═════ Extract to read ═════
Interview by Beth Torrance-Hetherington, adapted by David Liwei Shi

Organiser and Spokesperson for Choose Clean Water, Marnie Prickett (pictured), says National and ACT have “little to no plans” to protect Aotearoa’s drinking water sources, and believes it would be a “step backwards” if they are elected to government. 

A recent government inquiry into the Havelock North water contamination incident highlighted that at least 800,000 New Zealanders are drinking water that is deemed unsafe. 

The inquiry came after the widespread outbreak of gastroenteritis in Havelock North during 2016, which resulted in 5000 people falling ill due to the presence of E.Coli in local water supplies. 

The Public Health Communication Centre recently surveyed different political parties’ about their plans to protect Aotearoa’s drinking water sources. 

The centre determined that the Green Party, Te Pāti Māori, and the Labour Party, have the best plans to tackle Aotearoa’s drinking water issues, while the National Party and the ACT Party had little plans to protect drinking water. 

The ACT Party recently pledged to remove waterway protection frameworks like Te Mana o te Wai if in government. 

ACT Party leader, David Seymour, stated  that they do not believe Te Mana o te Wai improves the environment. 

Te Mana o te Wai was introduced in 2020 by the Labour Party, requiring councils to prioritise the health of the environment and provision of drinking water in their decision making, ahead of commercial use. 

Organiser and spokesperson for Choose Clean Water, Marnie Prickett, told 95bFM’s The Wire, that the inquiry should be a “wake up”, and believes National and ACT’s stance on waterway protection could be “a really big step backwards” for water source protection.
═════ Extracted data ═════
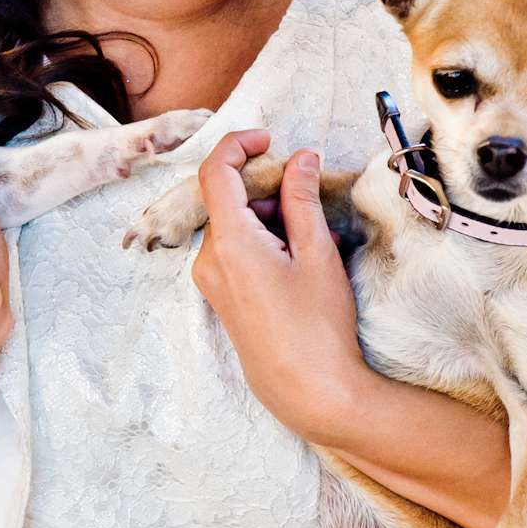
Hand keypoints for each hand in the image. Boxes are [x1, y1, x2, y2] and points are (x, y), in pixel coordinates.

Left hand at [190, 129, 372, 449]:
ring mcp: (211, 281)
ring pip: (232, 225)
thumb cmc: (318, 324)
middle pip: (227, 199)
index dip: (239, 145)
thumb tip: (301, 158)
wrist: (308, 389)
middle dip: (266, 187)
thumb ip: (303, 198)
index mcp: (229, 243)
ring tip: (310, 238)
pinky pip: (233, 250)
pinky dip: (261, 238)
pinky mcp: (220, 296)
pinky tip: (295, 258)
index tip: (269, 138)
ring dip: (266, 215)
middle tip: (310, 199)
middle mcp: (208, 260)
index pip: (214, 172)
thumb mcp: (316, 252)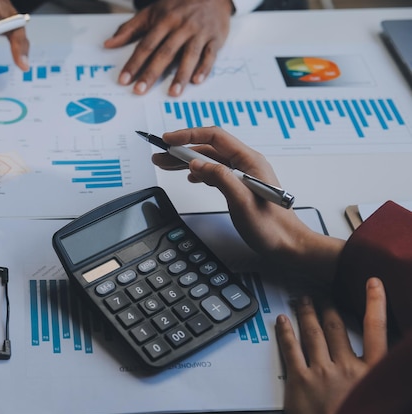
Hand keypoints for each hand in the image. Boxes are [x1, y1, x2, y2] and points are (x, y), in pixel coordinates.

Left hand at [103, 0, 232, 96]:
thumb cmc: (178, 6)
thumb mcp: (152, 12)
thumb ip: (130, 29)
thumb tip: (109, 44)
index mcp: (164, 21)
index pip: (146, 45)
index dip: (134, 63)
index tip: (124, 79)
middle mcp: (181, 27)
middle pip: (165, 53)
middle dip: (151, 73)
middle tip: (140, 90)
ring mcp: (199, 33)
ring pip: (189, 55)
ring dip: (180, 75)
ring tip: (173, 93)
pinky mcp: (215, 39)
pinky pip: (210, 55)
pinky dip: (204, 68)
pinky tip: (197, 81)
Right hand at [152, 127, 344, 279]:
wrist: (287, 244)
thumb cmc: (271, 226)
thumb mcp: (242, 201)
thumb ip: (220, 178)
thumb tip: (197, 164)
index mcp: (249, 161)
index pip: (214, 137)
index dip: (189, 135)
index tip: (168, 139)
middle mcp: (246, 164)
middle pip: (208, 148)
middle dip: (182, 149)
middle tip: (160, 154)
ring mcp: (243, 175)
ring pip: (209, 161)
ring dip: (187, 161)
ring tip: (166, 164)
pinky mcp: (240, 186)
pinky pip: (215, 172)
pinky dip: (198, 172)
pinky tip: (190, 177)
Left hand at [275, 277, 387, 413]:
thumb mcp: (379, 397)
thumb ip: (374, 376)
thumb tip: (376, 365)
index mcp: (373, 373)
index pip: (377, 330)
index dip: (375, 304)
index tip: (372, 284)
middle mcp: (347, 368)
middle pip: (337, 328)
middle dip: (328, 309)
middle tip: (322, 295)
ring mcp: (322, 373)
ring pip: (313, 333)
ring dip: (306, 314)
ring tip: (302, 301)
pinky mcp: (300, 380)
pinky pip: (291, 349)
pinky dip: (286, 332)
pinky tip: (283, 321)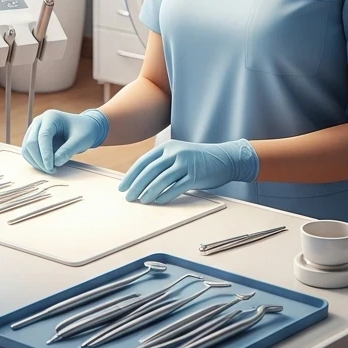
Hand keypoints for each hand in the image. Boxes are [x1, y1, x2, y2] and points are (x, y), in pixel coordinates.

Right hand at [21, 109, 108, 173]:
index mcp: (51, 117)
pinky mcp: (33, 139)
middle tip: (52, 171)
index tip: (51, 167)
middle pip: (31, 142)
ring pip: (27, 148)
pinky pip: (28, 152)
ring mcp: (34, 130)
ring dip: (36, 162)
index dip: (45, 153)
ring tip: (51, 169)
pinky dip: (34, 161)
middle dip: (39, 159)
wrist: (83, 128)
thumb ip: (68, 150)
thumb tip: (55, 162)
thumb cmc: (83, 131)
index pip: (43, 136)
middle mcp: (39, 121)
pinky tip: (46, 166)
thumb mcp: (80, 140)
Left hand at [118, 139, 259, 204]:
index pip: (144, 161)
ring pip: (161, 179)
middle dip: (136, 185)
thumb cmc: (199, 159)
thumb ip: (163, 162)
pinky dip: (165, 194)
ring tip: (141, 201)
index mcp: (168, 146)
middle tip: (128, 197)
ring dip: (148, 192)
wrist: (225, 158)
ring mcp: (185, 163)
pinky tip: (158, 201)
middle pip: (150, 170)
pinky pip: (176, 187)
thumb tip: (141, 179)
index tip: (123, 187)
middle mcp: (175, 153)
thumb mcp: (179, 154)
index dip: (131, 175)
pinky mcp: (195, 175)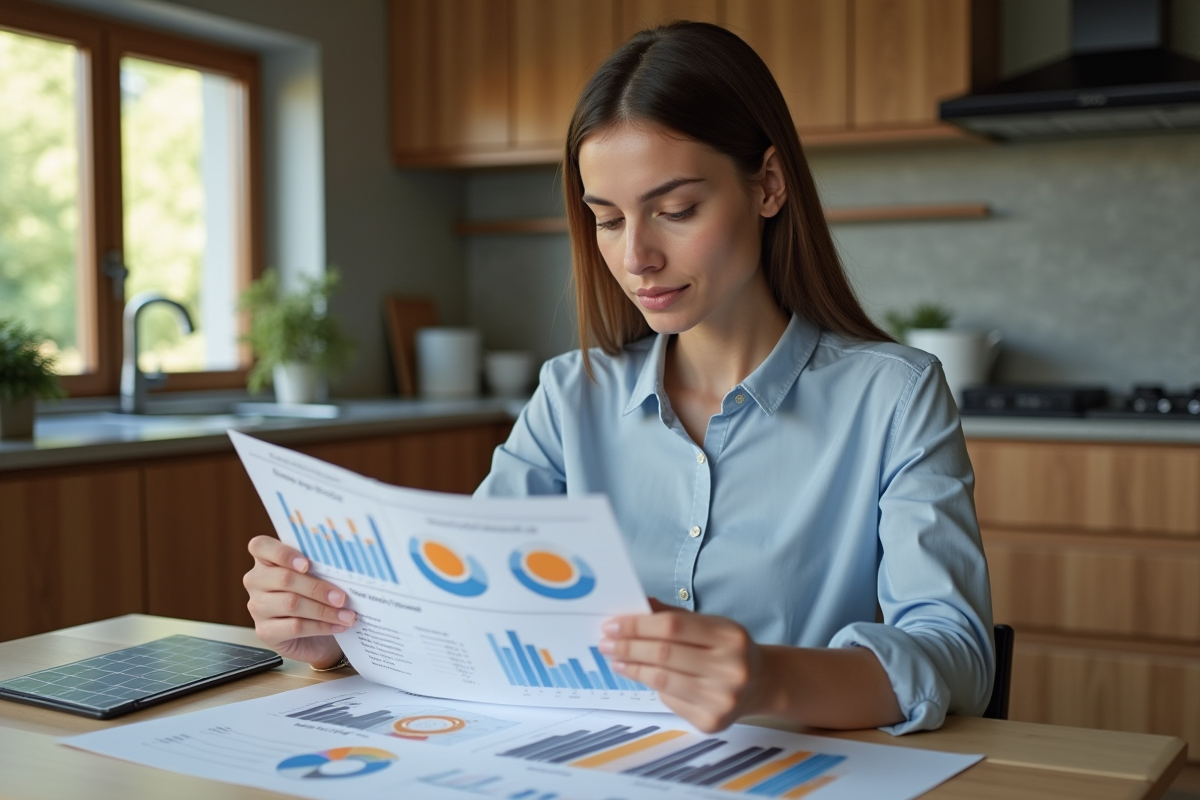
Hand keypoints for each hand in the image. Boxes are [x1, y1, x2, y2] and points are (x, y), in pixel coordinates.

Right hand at [243, 535, 353, 667]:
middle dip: (318, 588)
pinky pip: (294, 626)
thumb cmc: (316, 597)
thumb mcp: (317, 576)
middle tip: (342, 597)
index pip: (261, 546)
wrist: (315, 636)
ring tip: (347, 615)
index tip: (307, 564)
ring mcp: (257, 607)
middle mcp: (256, 581)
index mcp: (266, 560)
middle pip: (284, 579)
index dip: (282, 553)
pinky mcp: (264, 631)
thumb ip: (320, 566)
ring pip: (291, 604)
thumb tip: (344, 564)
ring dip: (324, 610)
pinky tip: (337, 625)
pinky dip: (320, 626)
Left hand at [599, 600, 766, 731]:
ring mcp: (722, 699)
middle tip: (606, 643)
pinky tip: (644, 676)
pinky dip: (653, 687)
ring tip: (616, 660)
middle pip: (663, 655)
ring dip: (632, 668)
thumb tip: (635, 607)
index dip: (637, 625)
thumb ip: (673, 616)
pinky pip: (669, 700)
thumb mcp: (710, 624)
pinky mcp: (711, 722)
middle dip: (628, 647)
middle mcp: (730, 669)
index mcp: (730, 637)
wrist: (761, 684)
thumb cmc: (728, 649)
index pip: (672, 627)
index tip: (612, 625)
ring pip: (661, 680)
═════
Name every political party mentioned in the article on drinking water protection.

## [Answer box]
Green Party, Te Pāti Māori, Labour Party, National Party, ACT Party